Tutorial - building a new module

This tutorial shows you the fundamental steps of building your own SynthEdit module. It does not teach programming as such, but shows the steps that you need to take to get a bare-bones module working.

The basic concept consists of three main steps. You use SynthEdit itself to create a blank 'skeleton' project that takes care of the boring 'boilerplate' that every module shares in common. Then you use 'CMake' to create a project in your favorite IDE (on Windows or Mac). Lastly, you open this project in your IDE and compile the actual module.

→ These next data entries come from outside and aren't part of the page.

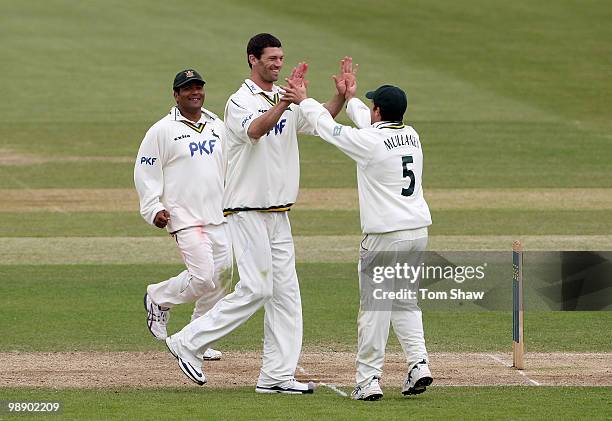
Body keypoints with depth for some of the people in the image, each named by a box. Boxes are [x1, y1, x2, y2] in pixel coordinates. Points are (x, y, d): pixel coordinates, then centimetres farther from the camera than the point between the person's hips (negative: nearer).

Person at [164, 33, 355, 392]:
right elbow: (256, 130, -33)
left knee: (285, 292, 5)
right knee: (255, 289, -12)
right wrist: (287, 99, -45)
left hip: (278, 214, 8)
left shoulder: (286, 101, 12)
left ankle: (277, 375, 6)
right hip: (248, 212, -8)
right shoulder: (240, 102, -12)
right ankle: (189, 342, -2)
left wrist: (340, 96, -13)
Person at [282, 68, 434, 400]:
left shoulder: (370, 141, -12)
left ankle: (369, 380, 1)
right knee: (405, 302, 18)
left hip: (385, 236, -7)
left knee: (374, 307, -1)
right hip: (418, 231, 7)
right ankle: (419, 365, 6)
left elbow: (327, 127, 2)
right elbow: (374, 125, 28)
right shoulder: (411, 136, 8)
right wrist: (351, 99, 41)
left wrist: (304, 100, 18)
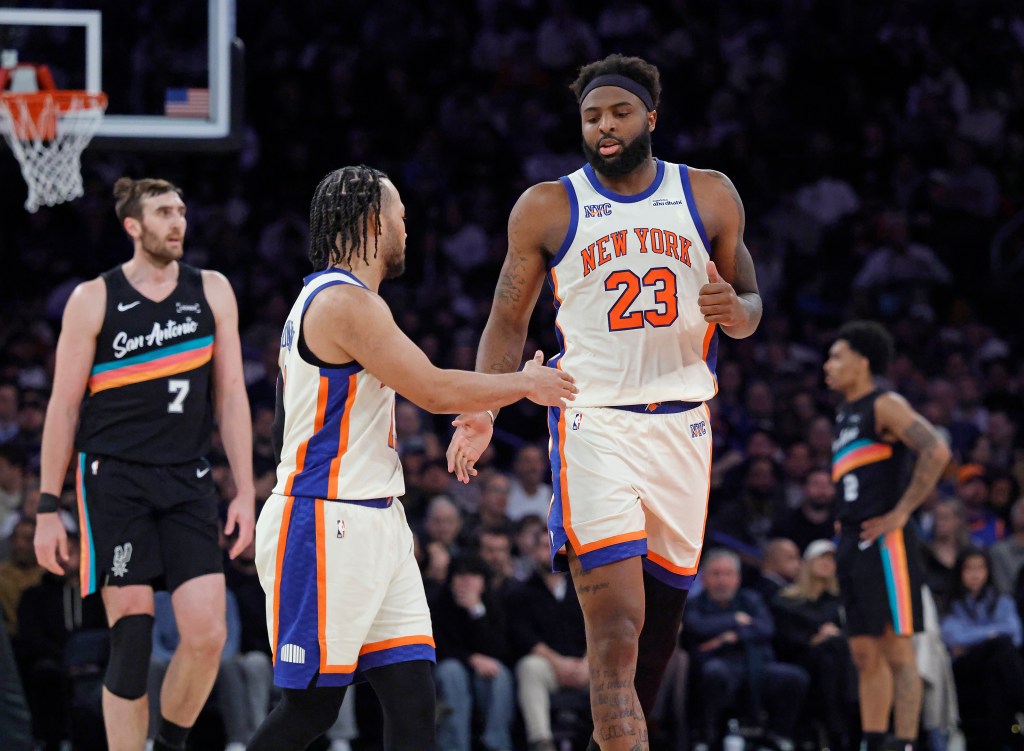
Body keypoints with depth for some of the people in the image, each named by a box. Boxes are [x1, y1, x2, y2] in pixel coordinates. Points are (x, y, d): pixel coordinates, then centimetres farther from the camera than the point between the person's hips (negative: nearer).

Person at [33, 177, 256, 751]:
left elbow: (230, 396, 11)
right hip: (114, 478, -3)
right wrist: (48, 508, -1)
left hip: (187, 482, 3)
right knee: (132, 636, -9)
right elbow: (63, 406, 3)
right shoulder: (94, 300, 1)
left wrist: (246, 491, 3)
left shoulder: (212, 292, 9)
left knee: (207, 634, -10)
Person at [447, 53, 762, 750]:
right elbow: (509, 321, 9)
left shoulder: (709, 196, 7)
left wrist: (735, 310, -9)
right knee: (617, 630, -17)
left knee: (659, 622, 9)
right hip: (593, 423, -3)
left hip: (683, 425, 3)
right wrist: (481, 411, -6)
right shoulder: (548, 207, 2)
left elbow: (750, 305, 16)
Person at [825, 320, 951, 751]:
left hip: (884, 542, -9)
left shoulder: (884, 406, -8)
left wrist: (900, 512, -19)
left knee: (896, 650, -10)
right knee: (865, 654, 9)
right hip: (853, 545, 9)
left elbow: (936, 452, -21)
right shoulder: (845, 415, 19)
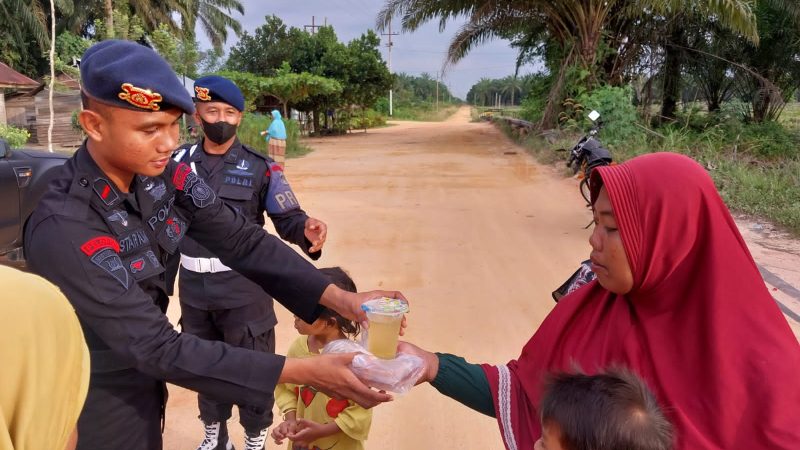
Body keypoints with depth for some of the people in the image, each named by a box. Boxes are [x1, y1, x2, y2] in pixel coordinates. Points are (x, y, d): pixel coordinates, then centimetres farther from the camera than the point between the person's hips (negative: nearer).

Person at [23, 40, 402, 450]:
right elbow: (158, 347, -31)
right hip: (98, 405, -5)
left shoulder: (165, 176, -11)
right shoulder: (62, 229, -31)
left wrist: (338, 298, -25)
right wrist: (304, 372, -35)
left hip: (142, 383, 5)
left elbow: (244, 242, -13)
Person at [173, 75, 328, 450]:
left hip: (243, 288, -3)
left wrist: (306, 231, -30)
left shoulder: (260, 167, -6)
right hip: (193, 288, 4)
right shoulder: (178, 161, 3)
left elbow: (287, 218, -9)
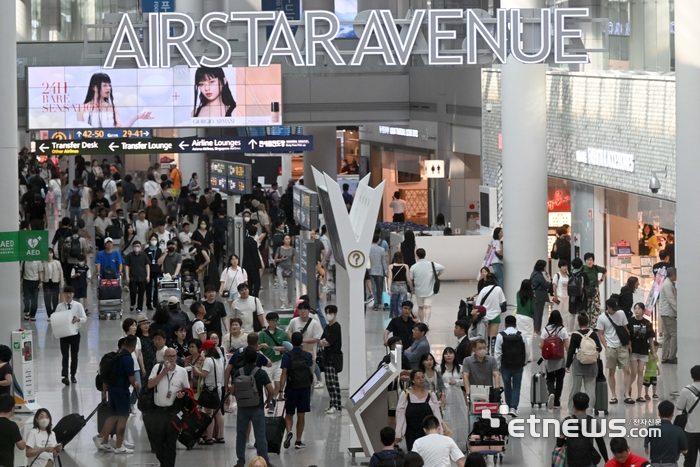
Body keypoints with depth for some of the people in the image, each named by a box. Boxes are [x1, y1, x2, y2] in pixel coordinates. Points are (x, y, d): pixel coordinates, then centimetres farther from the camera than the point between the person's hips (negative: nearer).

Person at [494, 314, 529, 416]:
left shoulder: (501, 336, -8)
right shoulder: (521, 336, -5)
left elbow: (498, 353, -8)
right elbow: (527, 352, 2)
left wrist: (498, 366, 2)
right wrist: (524, 362, 20)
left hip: (505, 366, 0)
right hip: (518, 366, 0)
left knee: (507, 386, 16)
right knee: (516, 387, 6)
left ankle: (509, 406, 25)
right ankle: (514, 407, -8)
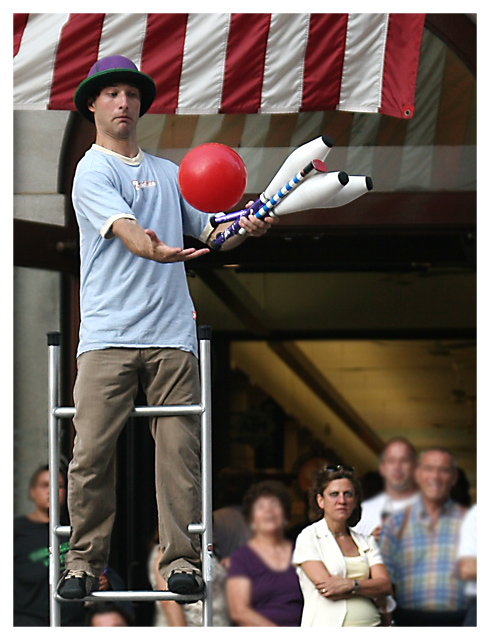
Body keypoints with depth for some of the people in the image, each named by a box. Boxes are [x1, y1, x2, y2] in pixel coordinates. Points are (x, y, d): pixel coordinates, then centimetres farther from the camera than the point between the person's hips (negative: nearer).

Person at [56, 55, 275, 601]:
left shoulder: (169, 173, 22)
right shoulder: (92, 171, 2)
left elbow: (211, 232, 23)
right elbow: (123, 227, -17)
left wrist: (244, 228, 1)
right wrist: (153, 249, -38)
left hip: (172, 332, 4)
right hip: (107, 335, -4)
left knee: (179, 449, -2)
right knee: (91, 452, -8)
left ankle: (181, 561, 2)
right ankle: (84, 562, 2)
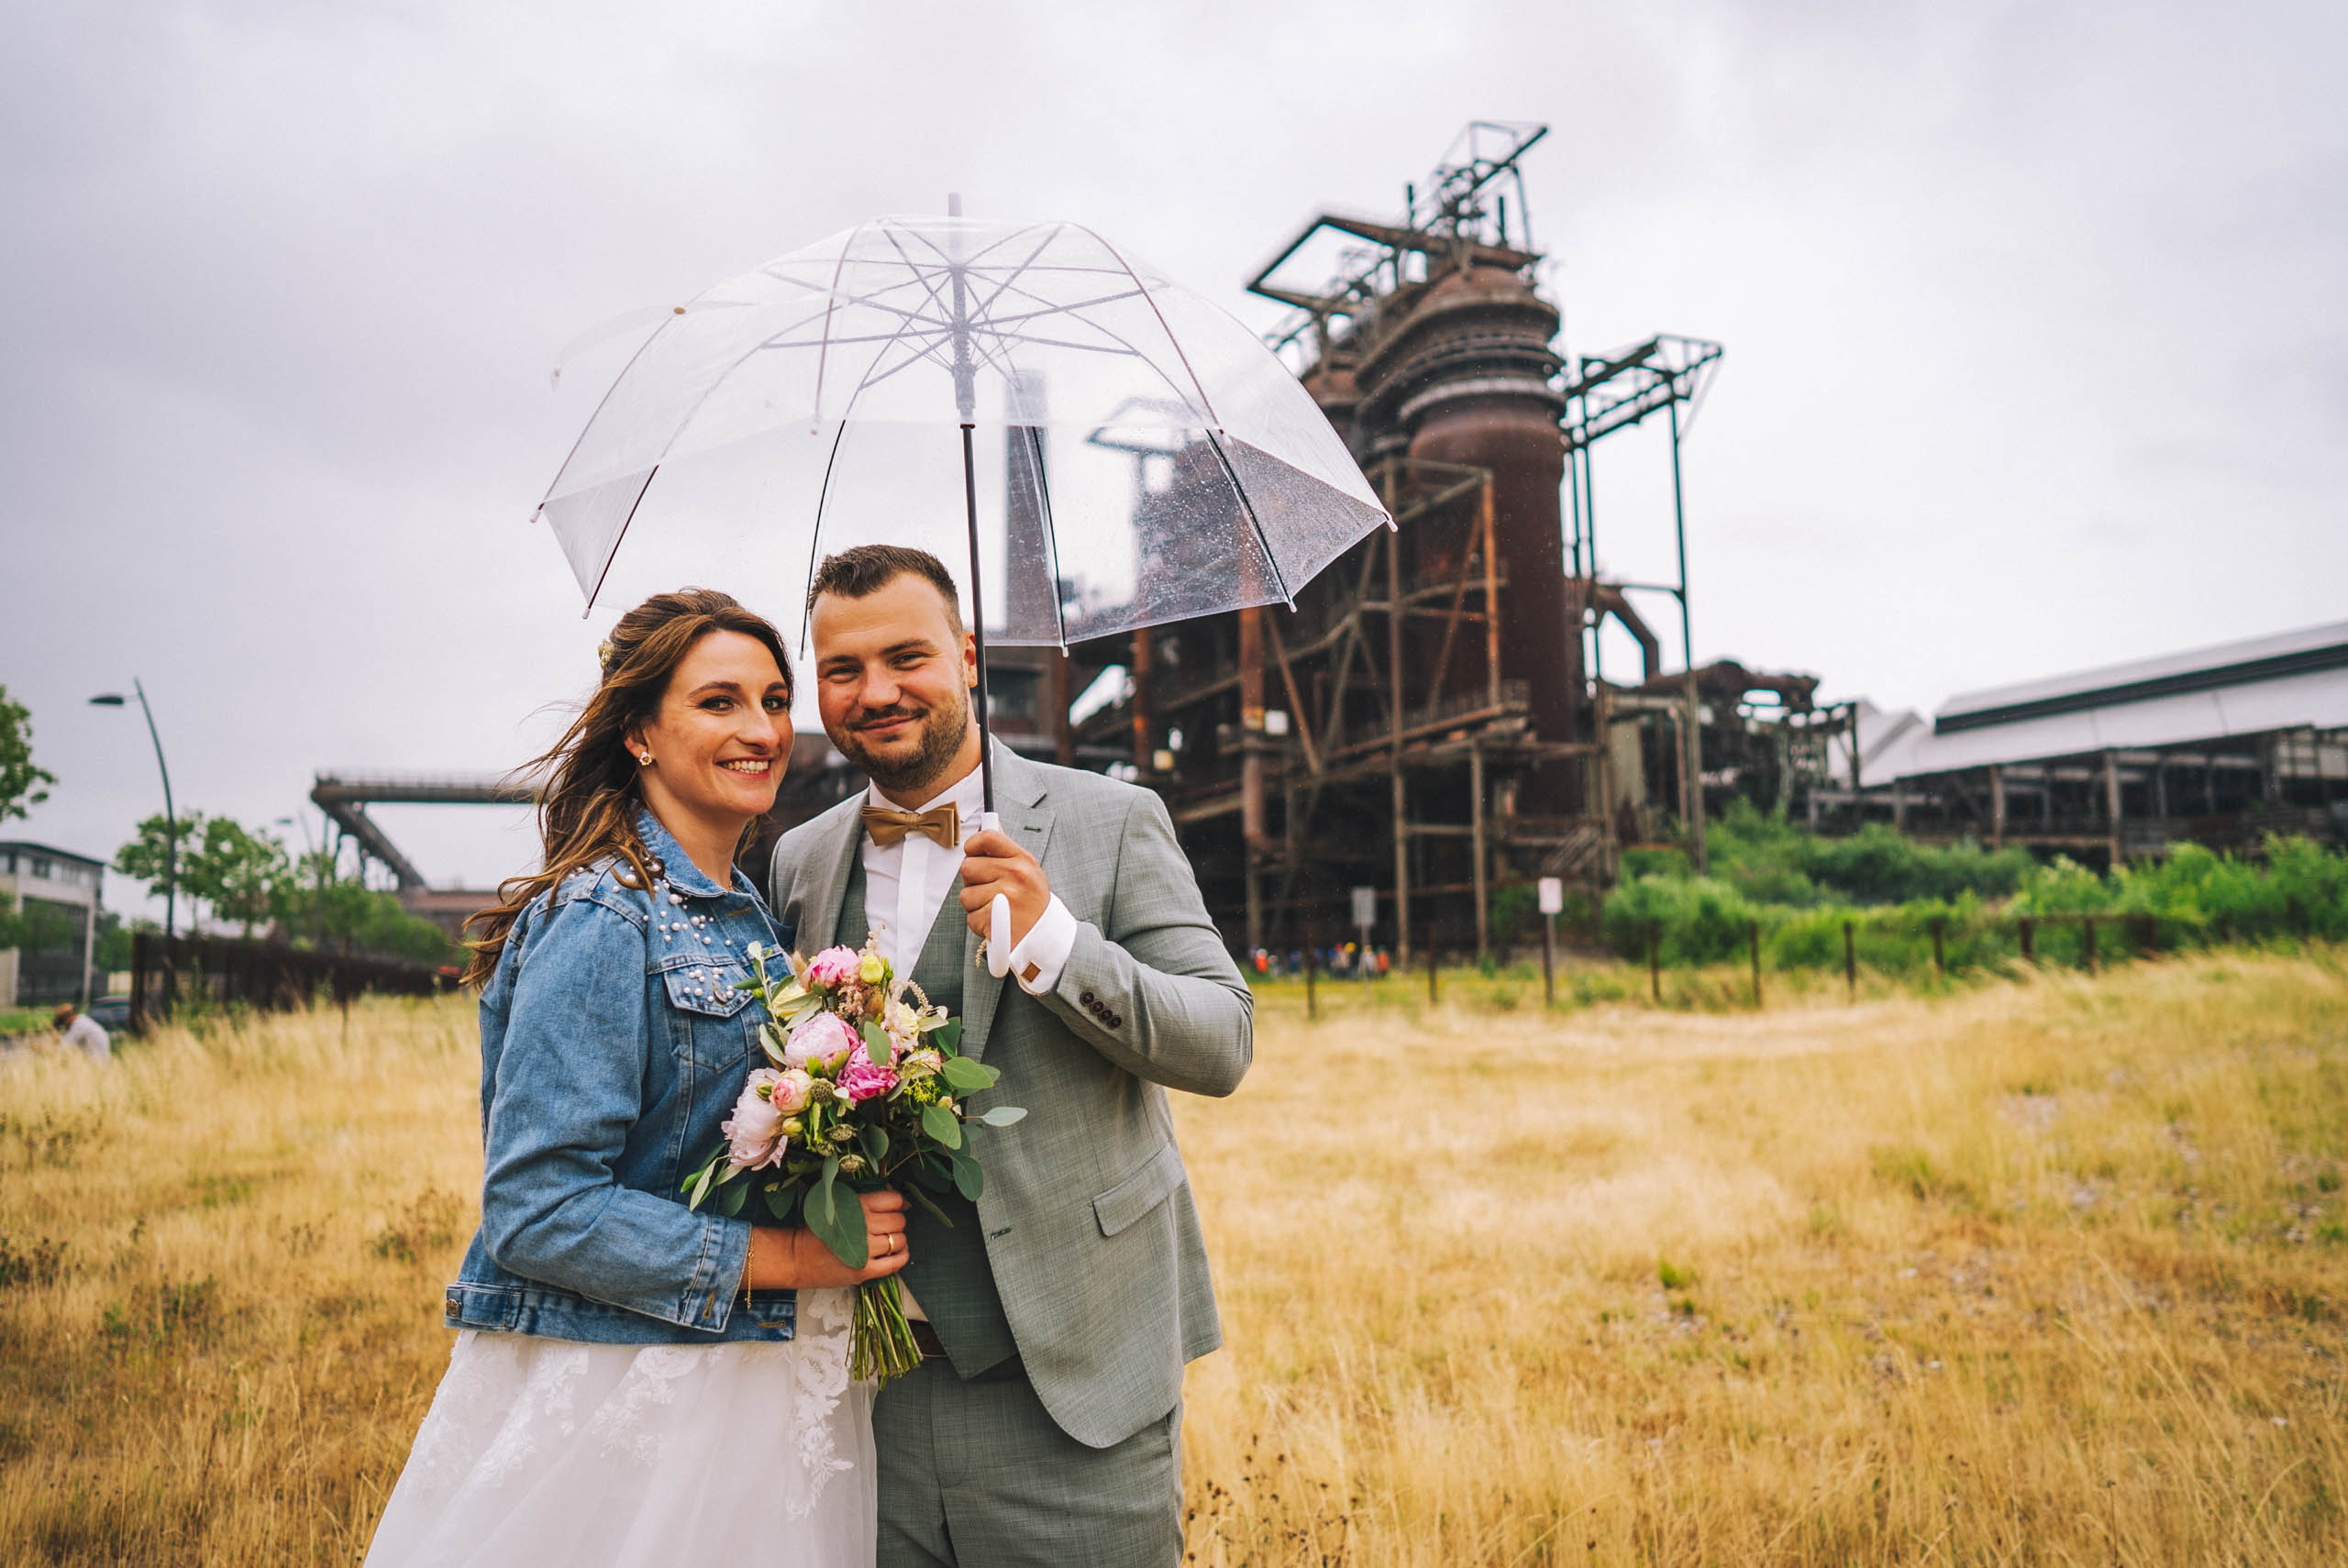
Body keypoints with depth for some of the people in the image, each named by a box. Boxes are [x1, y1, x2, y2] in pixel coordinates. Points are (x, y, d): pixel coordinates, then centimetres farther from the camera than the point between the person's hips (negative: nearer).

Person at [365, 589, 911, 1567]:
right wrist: (789, 1256, -20)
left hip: (751, 1369, 8)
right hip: (620, 1395, -8)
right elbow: (538, 1211, -22)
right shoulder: (601, 922, -18)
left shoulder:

An IDE is an environment for building software. This tutorial uses Visual Studio, but the steps are mostly the same for other IDEs like XCode on Mac.

Install the prerequisites

Create a 'skeleton' module:

  • Start SynthEdit
  • Open a new blank project.
  • Insert a 'Level Adj' module
  • <right-click> 'more...Build Code Skeleton...'
  • In the 'Build Code Skeleton' dialog enter a new module name, e.g. 'My Gain'

build code skeleton

The folder containing the code of your new module should open.

Create an IDE project

Start CMake (cmake-gui)
in 'Where is the source code' enter the folder above the one containing the code (e.g. ..Documents/new_module
in 'Where to build the binaries' enter e.g. ..Documents/new_module/build

  • click 'Generate'
    (in the dialog choose your compiler, e.g. Visual Studio, then click 'Finish'
  • in the list of options in red, tick 'SE_LOCAL_BUILD' (this tells the compiler to copy your module to your modules folder)
  • click 'Open Project'


The Visual Studio IDE should open.

Compile the module

click the menu 'Build/Build Solution'. Your module should now be built.

In SynthEdit:

  • Rescan modules

You should see your module.

 

SDK Tutorial Module BrowserTroubleshooting

"Unknown CMake command "build_gmpi_plugin"

Older version of the cmake script may give this problem. You can resolve it by deleting the CmakeLists.txt script in: …Documents\new_module\CMakeLists.txt"

...and recreating the code-skeleton in SynthEdit. This will export a fresh script.